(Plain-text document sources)
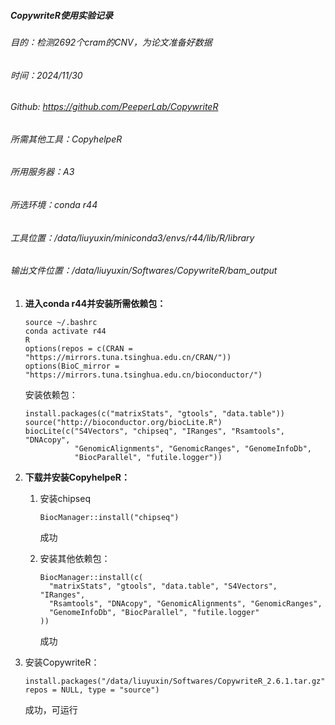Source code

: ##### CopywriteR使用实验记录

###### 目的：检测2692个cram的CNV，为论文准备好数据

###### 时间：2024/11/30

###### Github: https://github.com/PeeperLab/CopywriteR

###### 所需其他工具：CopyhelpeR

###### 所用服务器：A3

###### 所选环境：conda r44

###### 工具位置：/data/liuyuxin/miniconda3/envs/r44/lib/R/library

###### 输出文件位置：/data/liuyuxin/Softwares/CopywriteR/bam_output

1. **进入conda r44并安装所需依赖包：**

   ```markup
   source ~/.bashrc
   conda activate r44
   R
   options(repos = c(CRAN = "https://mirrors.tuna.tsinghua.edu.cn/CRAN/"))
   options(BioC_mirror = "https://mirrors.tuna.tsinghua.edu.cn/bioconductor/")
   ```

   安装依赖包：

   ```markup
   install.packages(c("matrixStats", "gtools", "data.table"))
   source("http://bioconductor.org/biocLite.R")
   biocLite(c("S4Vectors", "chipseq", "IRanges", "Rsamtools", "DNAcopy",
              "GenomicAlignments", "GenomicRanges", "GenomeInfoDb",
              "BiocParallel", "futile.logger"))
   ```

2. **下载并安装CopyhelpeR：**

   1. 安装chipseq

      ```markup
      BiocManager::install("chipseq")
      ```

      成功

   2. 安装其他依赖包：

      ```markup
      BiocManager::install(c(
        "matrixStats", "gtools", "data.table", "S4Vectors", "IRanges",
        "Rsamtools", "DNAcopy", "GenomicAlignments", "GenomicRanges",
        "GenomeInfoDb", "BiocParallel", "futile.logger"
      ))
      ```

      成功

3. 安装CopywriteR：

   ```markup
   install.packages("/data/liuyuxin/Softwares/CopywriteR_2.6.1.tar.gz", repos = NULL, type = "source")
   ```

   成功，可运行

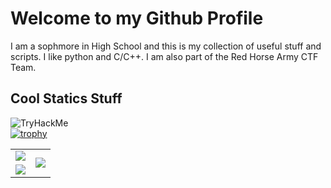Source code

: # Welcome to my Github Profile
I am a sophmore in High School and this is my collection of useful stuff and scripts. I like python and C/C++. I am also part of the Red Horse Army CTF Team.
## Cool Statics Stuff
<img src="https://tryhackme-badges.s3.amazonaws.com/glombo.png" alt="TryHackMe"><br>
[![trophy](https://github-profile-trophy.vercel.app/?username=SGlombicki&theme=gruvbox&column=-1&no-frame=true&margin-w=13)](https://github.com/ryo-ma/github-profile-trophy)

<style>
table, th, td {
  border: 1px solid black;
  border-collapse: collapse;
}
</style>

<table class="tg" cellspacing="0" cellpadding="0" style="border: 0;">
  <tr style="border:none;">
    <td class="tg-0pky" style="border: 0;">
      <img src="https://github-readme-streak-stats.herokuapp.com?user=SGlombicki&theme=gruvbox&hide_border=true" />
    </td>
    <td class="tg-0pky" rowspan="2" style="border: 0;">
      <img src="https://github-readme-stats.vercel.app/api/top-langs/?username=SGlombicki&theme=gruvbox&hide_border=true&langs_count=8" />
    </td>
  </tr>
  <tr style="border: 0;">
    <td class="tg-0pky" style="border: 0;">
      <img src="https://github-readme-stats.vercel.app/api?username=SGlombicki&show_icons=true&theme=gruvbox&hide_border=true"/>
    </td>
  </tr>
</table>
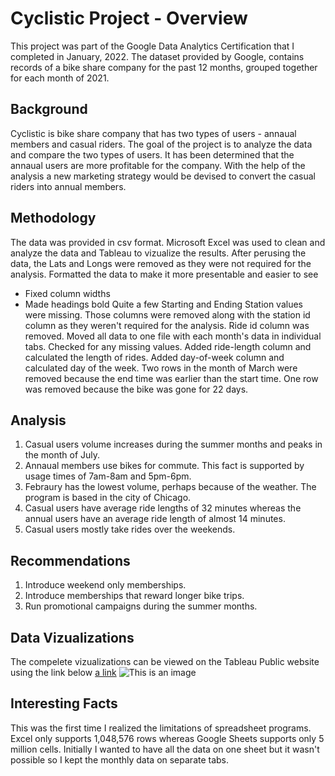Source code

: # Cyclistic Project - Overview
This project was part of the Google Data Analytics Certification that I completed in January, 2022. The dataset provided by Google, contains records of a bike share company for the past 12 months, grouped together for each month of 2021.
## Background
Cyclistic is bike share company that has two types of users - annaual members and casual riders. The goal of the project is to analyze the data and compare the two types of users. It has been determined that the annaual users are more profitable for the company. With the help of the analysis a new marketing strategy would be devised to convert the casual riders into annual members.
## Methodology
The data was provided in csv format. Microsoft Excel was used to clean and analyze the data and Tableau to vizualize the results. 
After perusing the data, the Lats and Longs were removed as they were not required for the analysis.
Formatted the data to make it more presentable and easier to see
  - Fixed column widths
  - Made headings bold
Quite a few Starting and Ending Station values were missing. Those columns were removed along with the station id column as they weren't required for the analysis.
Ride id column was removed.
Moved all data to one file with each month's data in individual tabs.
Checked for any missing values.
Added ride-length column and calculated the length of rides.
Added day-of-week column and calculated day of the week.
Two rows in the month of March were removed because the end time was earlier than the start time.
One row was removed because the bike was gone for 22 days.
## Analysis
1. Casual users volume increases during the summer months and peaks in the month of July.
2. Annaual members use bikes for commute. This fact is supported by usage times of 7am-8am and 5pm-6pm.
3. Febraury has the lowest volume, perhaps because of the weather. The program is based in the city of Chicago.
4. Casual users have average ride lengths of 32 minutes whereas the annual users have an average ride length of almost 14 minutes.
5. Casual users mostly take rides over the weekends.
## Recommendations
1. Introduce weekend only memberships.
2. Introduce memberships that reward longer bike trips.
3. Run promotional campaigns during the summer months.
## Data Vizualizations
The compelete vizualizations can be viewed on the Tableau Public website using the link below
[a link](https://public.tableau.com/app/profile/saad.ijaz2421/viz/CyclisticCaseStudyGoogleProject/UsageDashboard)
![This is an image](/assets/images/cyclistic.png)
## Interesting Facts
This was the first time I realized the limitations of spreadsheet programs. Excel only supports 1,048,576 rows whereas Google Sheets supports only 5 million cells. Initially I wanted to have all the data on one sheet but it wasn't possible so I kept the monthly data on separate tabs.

> **Work order**
In the records, which lines mention the word "GenomicRanges"? Copy those lines.

> **Answer for this exercise**
              "GenomicAlignments", "GenomicRanges", "GenomeInfoDb",
        "Rsamtools", "DNAcopy", "GenomicAlignments", "GenomicRanges",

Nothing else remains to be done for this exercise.